高知県香美市(旧土佐山田町)・香南市(旧野市町)の古墳


■香美市(旧土佐山田町)

新改古墳

 市指定史跡。旧土佐山田町新開横走、香長小学校の西150mの新改川にかかる横走橋を渡ってすぐ、民家の前に「新改古墳」の立て札があり、民家敷地内に古墳はあります。径15mの円墳ですが、家を建てるときにかなり墳丘が削られています。横穴式石室は一見良く残っていますが、安政の大地震で一部石材が失われていて、現在内部は鉄骨で補強されています。石室全長6.6m、幅1.9m、高さ3mの背の高い右片袖式です。

古墳の現状、右側を削られている

奥壁

奥から玄門部

 

 

大元神社古墳群

 旧土佐山田町楠目の大元神社境内にあります。社殿の裏にある大元神社古墳は、今年、高知大学考古学研究室による調査が行われ、径18mの円墳と判明しました。主体部は横穴式石室ですが、現状は墳丘の中央が大きくえぐり取られ、天井石らしい石材が露出しています。さらに北側の林の中にある大元神社北古墳は径10mほどの円墳で、これも横穴式石室の天井石が露出しています。

大元神社古墳の現状

大元神社北古墳


■香南市(旧野市町)

小山の古墳

 市指定史跡。
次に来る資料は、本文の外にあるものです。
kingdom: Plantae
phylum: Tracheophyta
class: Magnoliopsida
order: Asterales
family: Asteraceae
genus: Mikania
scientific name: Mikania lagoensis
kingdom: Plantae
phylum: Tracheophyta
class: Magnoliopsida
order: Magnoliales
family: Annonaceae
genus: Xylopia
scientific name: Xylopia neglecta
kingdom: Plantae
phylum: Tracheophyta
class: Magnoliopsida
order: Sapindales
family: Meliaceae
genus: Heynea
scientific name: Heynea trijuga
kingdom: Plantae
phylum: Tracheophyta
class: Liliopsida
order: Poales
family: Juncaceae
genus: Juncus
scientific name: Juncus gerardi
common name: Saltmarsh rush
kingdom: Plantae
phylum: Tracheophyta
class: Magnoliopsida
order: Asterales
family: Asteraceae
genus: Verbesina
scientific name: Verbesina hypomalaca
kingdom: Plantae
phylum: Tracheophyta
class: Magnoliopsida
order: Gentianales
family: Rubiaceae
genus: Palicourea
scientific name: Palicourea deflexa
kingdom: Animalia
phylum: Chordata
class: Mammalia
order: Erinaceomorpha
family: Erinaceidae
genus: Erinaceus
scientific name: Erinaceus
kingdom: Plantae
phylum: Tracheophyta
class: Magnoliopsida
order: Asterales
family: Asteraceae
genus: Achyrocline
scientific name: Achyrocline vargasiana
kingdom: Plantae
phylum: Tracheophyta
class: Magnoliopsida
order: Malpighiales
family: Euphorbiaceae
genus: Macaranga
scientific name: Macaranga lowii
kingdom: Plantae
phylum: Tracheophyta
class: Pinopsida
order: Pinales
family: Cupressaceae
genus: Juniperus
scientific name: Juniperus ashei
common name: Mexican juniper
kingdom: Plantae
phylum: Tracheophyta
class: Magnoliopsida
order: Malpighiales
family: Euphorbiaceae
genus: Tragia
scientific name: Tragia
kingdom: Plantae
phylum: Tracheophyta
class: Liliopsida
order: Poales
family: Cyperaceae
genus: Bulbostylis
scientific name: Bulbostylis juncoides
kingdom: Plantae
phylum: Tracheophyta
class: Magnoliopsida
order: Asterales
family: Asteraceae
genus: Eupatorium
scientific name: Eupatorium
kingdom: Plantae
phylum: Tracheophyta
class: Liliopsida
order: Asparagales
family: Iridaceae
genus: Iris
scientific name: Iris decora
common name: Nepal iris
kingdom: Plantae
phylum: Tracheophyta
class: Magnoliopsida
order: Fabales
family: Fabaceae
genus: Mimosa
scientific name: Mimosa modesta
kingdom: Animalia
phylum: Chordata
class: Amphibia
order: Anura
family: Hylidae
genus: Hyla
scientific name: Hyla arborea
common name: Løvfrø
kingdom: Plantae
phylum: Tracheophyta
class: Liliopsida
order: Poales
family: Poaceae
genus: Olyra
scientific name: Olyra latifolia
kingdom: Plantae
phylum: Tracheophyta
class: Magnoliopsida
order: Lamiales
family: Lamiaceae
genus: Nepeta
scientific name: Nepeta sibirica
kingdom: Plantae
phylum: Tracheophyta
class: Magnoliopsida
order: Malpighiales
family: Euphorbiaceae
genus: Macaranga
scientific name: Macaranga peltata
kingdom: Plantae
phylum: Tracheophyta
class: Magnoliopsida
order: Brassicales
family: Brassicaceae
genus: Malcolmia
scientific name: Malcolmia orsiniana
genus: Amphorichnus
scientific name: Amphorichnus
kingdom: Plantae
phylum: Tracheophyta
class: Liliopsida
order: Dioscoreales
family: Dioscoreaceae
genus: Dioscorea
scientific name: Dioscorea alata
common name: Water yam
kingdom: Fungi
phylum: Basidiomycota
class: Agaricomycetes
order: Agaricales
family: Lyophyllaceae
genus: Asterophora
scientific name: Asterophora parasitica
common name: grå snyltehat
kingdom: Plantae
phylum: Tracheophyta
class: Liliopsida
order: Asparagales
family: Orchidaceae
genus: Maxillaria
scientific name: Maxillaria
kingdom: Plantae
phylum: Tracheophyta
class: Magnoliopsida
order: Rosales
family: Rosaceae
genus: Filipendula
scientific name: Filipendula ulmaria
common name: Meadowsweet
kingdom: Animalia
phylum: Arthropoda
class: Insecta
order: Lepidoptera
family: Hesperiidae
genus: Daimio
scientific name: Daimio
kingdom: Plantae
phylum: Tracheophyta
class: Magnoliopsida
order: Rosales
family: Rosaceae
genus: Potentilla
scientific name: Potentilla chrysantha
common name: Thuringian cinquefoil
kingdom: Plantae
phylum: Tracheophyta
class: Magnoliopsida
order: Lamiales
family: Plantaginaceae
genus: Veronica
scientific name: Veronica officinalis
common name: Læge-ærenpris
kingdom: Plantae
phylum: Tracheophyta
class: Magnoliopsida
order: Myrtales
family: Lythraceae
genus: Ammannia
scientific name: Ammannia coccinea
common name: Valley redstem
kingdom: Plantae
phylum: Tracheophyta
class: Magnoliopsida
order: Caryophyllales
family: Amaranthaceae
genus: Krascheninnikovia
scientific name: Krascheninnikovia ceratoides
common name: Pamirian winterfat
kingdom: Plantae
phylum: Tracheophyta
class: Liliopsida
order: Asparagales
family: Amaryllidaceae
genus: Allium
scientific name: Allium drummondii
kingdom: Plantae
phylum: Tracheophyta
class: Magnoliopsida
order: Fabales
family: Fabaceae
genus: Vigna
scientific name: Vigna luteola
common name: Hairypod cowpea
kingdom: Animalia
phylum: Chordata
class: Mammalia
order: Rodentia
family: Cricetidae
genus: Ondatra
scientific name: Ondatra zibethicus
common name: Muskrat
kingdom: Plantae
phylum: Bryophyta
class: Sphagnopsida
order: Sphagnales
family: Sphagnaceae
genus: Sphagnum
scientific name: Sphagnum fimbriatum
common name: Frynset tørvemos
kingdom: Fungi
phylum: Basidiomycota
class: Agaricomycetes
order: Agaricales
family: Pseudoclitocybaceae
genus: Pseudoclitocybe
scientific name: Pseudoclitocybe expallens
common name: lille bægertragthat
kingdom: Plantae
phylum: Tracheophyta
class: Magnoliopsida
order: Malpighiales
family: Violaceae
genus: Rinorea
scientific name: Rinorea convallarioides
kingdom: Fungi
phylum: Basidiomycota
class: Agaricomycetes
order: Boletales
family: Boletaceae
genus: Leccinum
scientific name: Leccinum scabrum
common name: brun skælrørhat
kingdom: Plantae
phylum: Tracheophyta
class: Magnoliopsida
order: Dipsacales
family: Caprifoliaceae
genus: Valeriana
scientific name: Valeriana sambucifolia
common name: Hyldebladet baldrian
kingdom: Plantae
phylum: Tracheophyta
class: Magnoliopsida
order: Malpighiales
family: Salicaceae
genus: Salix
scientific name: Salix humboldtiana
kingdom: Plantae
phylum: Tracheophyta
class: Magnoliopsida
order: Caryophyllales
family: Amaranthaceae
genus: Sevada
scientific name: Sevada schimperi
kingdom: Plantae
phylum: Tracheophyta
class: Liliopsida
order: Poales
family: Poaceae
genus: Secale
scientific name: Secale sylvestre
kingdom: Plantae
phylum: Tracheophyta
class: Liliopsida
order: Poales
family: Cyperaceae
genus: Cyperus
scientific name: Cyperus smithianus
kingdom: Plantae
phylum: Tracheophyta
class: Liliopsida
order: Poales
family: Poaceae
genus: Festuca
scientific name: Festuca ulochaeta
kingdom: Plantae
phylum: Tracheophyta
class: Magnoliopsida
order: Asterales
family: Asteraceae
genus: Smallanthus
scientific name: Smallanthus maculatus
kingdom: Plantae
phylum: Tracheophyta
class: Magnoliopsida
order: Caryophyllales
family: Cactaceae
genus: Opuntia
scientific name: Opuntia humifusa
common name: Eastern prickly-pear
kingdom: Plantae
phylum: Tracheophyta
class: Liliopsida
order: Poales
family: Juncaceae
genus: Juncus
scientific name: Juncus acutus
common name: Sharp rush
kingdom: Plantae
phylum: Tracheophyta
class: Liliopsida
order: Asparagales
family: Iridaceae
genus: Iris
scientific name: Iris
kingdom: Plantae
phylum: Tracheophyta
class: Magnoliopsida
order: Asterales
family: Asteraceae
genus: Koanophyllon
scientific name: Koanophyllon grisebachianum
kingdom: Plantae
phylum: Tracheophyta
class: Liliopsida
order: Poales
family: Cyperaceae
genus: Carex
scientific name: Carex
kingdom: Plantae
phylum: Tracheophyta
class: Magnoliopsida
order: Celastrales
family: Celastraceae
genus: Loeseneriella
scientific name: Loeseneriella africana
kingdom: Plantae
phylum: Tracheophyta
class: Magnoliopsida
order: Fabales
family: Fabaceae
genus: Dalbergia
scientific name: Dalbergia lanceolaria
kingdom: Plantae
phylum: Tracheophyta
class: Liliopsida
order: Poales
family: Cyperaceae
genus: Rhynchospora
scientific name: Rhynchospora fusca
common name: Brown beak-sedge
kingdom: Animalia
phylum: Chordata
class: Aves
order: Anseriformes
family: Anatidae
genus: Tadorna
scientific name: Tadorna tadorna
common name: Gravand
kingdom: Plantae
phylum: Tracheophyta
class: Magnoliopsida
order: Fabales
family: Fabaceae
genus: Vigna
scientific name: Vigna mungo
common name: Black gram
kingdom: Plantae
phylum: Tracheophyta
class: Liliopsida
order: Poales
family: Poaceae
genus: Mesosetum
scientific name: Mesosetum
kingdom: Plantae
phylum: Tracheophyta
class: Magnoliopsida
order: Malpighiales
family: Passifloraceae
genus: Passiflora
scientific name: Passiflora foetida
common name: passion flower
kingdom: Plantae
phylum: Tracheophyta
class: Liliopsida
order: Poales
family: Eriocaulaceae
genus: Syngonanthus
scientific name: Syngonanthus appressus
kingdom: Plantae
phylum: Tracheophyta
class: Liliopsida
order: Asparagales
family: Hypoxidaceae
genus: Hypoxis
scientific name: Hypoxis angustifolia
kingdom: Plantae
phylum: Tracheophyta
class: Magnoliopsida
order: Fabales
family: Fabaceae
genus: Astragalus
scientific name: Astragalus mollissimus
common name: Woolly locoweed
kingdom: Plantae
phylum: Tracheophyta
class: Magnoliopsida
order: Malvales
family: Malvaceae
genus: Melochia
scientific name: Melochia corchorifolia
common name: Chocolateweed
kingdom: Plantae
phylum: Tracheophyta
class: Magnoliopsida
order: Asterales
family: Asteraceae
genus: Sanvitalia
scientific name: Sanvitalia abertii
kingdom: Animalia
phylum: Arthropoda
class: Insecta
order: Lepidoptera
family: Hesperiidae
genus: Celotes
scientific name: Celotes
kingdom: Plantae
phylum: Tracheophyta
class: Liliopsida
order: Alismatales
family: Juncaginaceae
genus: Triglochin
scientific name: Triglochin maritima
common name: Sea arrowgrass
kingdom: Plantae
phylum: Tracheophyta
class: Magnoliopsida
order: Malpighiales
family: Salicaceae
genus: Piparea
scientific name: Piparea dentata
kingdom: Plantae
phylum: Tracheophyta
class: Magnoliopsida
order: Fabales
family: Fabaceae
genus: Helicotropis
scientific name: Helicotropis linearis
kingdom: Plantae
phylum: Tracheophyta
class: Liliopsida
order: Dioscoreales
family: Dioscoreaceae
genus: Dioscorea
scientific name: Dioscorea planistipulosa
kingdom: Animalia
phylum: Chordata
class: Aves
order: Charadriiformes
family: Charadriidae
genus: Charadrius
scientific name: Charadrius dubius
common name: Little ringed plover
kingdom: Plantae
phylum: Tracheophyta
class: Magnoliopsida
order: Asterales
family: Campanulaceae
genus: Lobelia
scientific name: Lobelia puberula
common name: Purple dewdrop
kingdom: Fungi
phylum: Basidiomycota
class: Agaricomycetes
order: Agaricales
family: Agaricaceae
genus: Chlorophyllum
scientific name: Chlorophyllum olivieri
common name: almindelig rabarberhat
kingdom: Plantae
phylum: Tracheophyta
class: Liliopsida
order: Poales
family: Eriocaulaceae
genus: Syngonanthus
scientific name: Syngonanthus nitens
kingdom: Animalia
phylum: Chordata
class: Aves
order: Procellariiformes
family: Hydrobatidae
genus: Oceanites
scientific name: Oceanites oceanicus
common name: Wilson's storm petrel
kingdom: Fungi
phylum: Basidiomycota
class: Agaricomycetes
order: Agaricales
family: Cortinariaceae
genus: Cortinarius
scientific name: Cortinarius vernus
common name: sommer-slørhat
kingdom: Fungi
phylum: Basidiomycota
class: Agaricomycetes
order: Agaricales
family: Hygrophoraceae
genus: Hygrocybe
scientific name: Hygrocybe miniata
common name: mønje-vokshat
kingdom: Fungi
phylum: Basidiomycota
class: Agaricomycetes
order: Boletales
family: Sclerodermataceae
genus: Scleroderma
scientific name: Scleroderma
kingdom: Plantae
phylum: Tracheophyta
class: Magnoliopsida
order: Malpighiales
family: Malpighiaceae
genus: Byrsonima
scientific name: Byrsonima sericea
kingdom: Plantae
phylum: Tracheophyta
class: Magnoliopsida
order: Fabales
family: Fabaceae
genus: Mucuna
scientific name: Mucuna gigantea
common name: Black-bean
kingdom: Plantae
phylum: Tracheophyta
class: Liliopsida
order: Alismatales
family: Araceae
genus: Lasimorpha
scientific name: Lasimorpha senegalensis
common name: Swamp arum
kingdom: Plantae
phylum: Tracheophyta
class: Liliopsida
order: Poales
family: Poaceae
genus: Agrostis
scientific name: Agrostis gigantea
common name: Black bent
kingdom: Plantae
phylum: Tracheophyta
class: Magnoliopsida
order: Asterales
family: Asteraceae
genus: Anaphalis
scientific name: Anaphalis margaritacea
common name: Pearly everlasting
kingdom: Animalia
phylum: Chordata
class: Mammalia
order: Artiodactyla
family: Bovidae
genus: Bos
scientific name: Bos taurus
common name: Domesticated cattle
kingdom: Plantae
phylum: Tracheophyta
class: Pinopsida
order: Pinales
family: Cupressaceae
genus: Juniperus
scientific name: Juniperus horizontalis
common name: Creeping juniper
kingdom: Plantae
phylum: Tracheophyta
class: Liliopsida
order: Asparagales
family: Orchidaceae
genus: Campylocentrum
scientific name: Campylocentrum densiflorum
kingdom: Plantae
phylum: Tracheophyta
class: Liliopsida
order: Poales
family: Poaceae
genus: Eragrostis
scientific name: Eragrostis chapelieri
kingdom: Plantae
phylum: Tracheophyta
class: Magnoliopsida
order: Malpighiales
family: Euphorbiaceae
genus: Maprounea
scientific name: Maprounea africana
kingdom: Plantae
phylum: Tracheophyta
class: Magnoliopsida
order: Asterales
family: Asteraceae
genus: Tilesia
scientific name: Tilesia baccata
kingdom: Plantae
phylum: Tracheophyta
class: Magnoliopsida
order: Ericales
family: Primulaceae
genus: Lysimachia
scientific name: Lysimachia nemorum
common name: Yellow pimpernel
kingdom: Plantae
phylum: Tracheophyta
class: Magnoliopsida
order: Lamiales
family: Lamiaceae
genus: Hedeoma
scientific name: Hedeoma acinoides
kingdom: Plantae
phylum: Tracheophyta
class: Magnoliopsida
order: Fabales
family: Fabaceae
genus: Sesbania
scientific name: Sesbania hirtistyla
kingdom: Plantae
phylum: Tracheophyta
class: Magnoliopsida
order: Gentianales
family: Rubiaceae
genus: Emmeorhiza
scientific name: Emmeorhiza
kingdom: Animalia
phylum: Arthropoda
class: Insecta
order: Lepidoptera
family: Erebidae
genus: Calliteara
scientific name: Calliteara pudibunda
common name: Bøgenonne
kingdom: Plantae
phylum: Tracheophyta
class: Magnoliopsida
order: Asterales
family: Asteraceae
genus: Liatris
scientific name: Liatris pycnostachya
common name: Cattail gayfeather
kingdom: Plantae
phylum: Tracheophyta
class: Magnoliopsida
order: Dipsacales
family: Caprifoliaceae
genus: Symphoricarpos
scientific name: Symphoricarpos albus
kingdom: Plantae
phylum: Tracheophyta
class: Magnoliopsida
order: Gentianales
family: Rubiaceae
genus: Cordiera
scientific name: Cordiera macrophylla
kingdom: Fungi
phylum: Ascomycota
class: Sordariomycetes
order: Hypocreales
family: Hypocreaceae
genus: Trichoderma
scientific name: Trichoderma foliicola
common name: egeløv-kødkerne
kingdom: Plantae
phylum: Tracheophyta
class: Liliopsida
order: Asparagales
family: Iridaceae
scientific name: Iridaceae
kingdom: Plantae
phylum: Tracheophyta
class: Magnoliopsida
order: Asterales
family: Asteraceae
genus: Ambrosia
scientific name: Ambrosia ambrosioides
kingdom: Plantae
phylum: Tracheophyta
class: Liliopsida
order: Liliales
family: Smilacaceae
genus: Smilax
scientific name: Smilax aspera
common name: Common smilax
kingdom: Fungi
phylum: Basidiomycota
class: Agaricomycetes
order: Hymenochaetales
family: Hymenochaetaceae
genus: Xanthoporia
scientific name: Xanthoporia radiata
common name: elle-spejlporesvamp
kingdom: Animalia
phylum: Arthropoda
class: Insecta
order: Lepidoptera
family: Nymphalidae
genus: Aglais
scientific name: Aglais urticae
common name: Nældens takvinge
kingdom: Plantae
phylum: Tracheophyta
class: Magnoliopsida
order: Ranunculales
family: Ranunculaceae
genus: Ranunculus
旧野市町東佐古小山谷1433、集落の奥にある東佐古新池の前の民家(池田さん)の庭の下に埋まっています。門の脇の石垣に横穴式石室の天井部が開口。入り口の狭さに、これは入るの無理だな、と思っていたら、家の人が出てきて、入れるよ、と一言。懐中電灯を持って来て、「中に入るの久しぶりだなあ」と言いながら、先に入ってしまいました(^^;)。石室内部は床が少し埋まっていますが、割石と自然石を組み合わせて築かれた玄室はわりと広く、羨道部は完全に埋まっています。6世紀後半とみられます。

門脇の石垣の中に、開口部がある

石室開口部

玄室奥壁

 

 玄門部、左上が開口部

大崎山古墳

 市指定史跡。旧野市町本村字大崎山の山沿いの町道脇にあります。平成6年に発掘調査され、墳丘の一部と羨道が道路建設時に破壊されていましたが、残存する横穴式石室は玄室長5.5m、幅2m、高さ2mの規模で、現在は内部がほとんど埋め戻されています。